Why investors buy stocks? Investors buy stocks to generate two types of cash flows. First, for dividend incomes, which are paid as long as the stock is held by the investor. Second, for capital appreciation, which is earned when stock is ultimately sold.
If one can focus only on dividends paid by the company, intrinsic value of companies can be easily estimated. But the problem with focusing only on dividend is that, not many company pay dividends.
So, what is the alternative?
The alternative is to consider Free Cash Flow to Equity (FCFE) instead of dividend alone.
Free cash flow to equity (FCFE) is a measure of potential dividends that a company could have paid to its shareholders.
How to calculate FCFE?
Companies report net profit (PAT) of their business each year. Net profit (PAT) is the most talked about value among investors.
Net profit is not same as free cash. Companies must utilize this fund in wisely to keep the business running for long term.
Though it is totally on discretion of the management how to use PAT, but if company do not use PAT wisely, long term growth of company will get jeopardized.
Hence all good companies use their net profit (PAT) ingeniously to fund their future growth. How?
They reinvest part of PAT back into companies business. How?
This reinvestment is done again in two ways, to fund the purchase of ‘long term assets’ and ‘short term assets’.

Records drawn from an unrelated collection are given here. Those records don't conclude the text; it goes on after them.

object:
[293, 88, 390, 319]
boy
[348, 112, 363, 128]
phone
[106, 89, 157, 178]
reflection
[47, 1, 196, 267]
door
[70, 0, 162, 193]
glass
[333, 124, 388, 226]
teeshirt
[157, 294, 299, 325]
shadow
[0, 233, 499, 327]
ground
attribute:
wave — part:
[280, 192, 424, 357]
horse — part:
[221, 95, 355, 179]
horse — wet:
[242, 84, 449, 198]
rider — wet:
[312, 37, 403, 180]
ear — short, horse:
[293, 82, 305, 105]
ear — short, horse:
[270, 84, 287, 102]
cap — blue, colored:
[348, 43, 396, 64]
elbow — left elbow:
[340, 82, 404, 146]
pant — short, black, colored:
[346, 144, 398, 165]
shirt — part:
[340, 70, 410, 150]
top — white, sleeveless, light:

Long term asset purchase is done using capital expenditures (Capex). For valuation purpose, we will use net capex. Net capex = Capex – depreciation.
Short term asset purchase can be identified by looking at change in companies inventory & change in account receivables. This is called change in working capital. Increase in inventory & account receivables represents locked-funds. The locked funds do not generate income for company. [Change in working capital = (inventory for year n – inventor for year n-1) + (account receivables of year n – account receivables of year n-1)]
FCFE = Net Profit – Net Capex – Change in working capital.
Estimate intrinsic value of stocks by recording last 10 years data from companies financial reports.
Next, forecast the next 5 years free cash flow based on last 10 years data.
Free cash flow is one value which is most critical in terms of stock valuation by discounted cash flow model. For novice, net profit declared by companies in financial reports can be treated as free cash flow.
But for more accurate stock valuation, one must also consider that part of profit which has been reinvested back into business.
Hence free cash flow in this case will be slightly reduced (net profit – reinvested money).
The money that is reinvested back into business is used to purchase long term asset & short term asset. Both these type of asset purchase will generate future cash flow for the company.
It is essential for companies to keep buying long term assets and short term assets. A company which does not keep improving its asset base will find it hard to generate free cash flow in future.
All good companies invest a substantial part of its net profit in form of CAPEX. Using CAPEX, they buy long term assets.
To conclude, a company which is able to generate consistent free cash flow, with reasonable growth rate can be considered as good buy.